Return the text lines of all the items below as a JSON list of strings, with one string per line and blank lines omitted. Don't include the pictures.

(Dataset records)
--
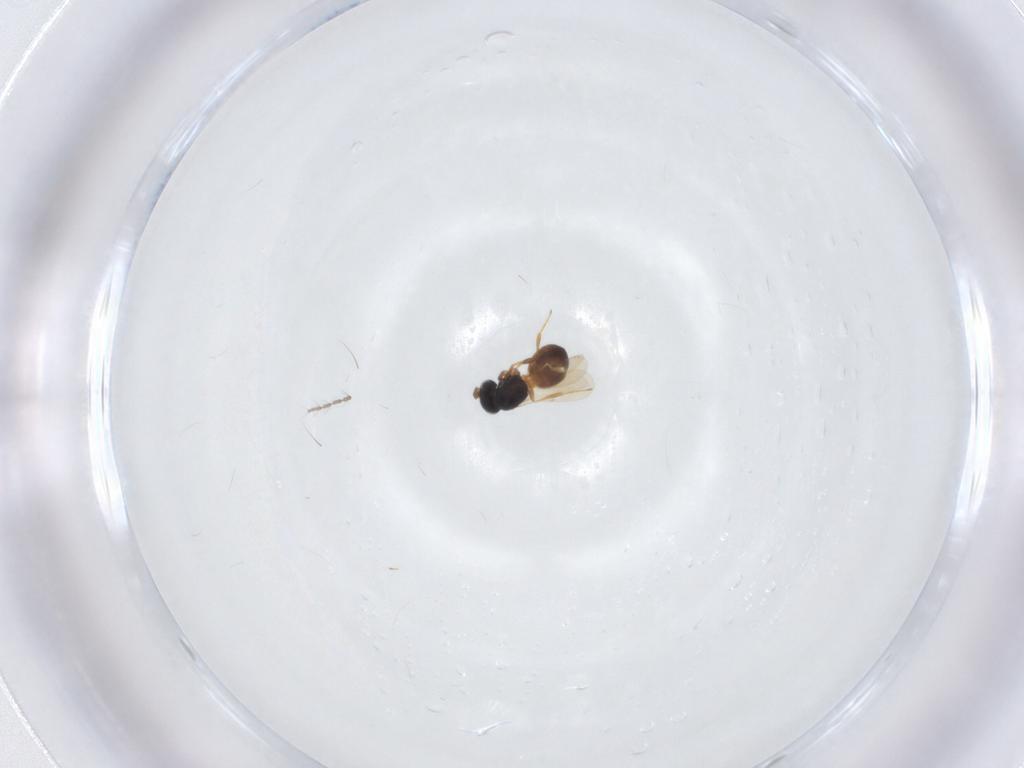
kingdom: Animalia
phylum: Arthropoda
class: Insecta
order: Hymenoptera
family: Scelionidae
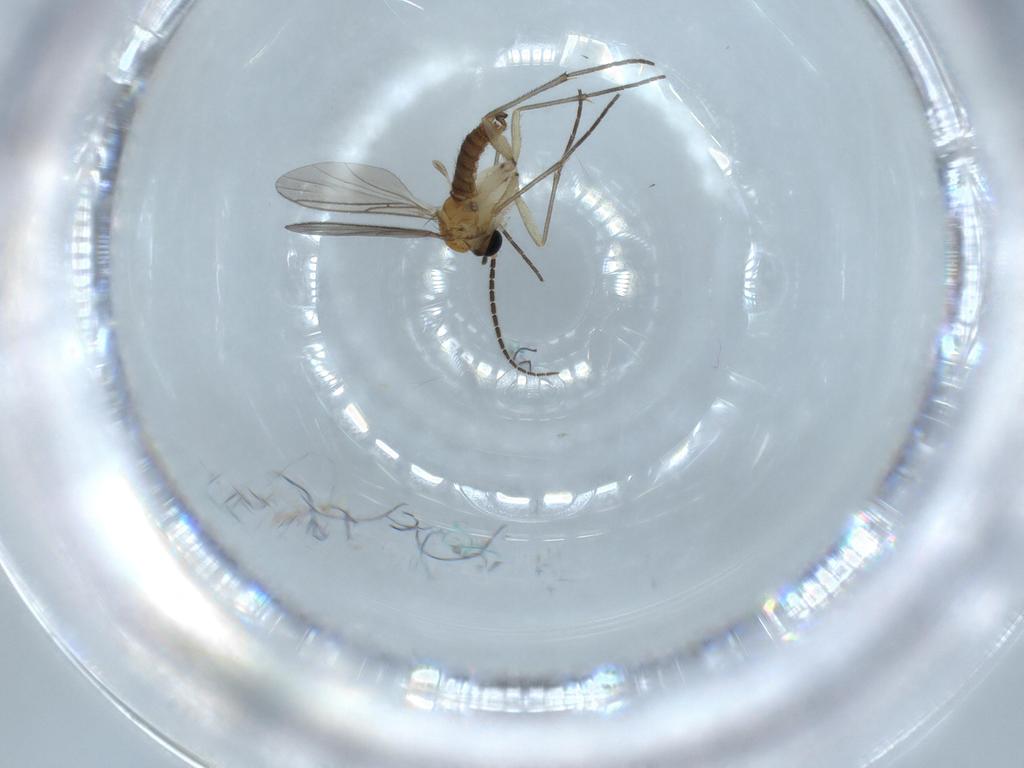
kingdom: Animalia
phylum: Arthropoda
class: Insecta
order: Diptera
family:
--
◆ Output of the exercise ◆
[
  "kingdom: Animalia",
  "phylum: Arthropoda",
  "class: Insecta",
  "order: Hymenoptera",
  "family: Scelionidae",
  "kingdom: Animalia",
  "phylum: Arthropoda",
  "class: Insecta",
  "order: Diptera",
  "family:"
]